• [PROBLEM TO WORK ON] Set down exactly the lines from the first line of the records through the line that contains "- AtCoder Typical Contest (0)", and leave every picture out.

(Pictures paired with source code)
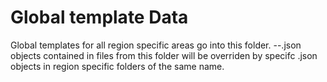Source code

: # Global template Data
Global templates for all region specific areas go into this folder.
  --.json objects contained in files from this folder will be overriden by specifc .json objects in region specific folders of the same name.

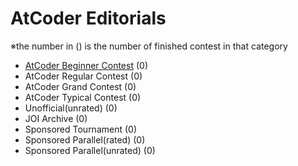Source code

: # AtCoder Editorials
※the number in () is the number of finished contest in that category
- [AtCoder Beginner Contest](https://github.com/xuelei7/mylibrary/blob/master/AtCoder/AtCoderBeginnerContest) (0)
- AtCoder Regular Contest (0)
- AtCoder Grand Contest (0)
- AtCoder Typical Contest (0)
- Unofficial(unrated) (0)
- JOI Archive (0)
- Sponsored Tournament (0)
- Sponsored Parallel(rated) (0)
- Sponsored Parallel(unrated) (0)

• [SOLUTION TO THIS EXERCISE]
Source code

: # Global template Data
Global templates for all region specific areas go into this folder.
  --.json objects contained in files from this folder will be overriden by specifc .json objects in region specific folders of the same name.

Source code

: # AtCoder Editorials
※the number in () is the number of finished contest in that category
- [AtCoder Beginner Contest](https://github.com/xuelei7/mylibrary/blob/master/AtCoder/AtCoderBeginnerContest) (0)
- AtCoder Regular Contest (0)
- AtCoder Grand Contest (0)
- AtCoder Typical Contest (0)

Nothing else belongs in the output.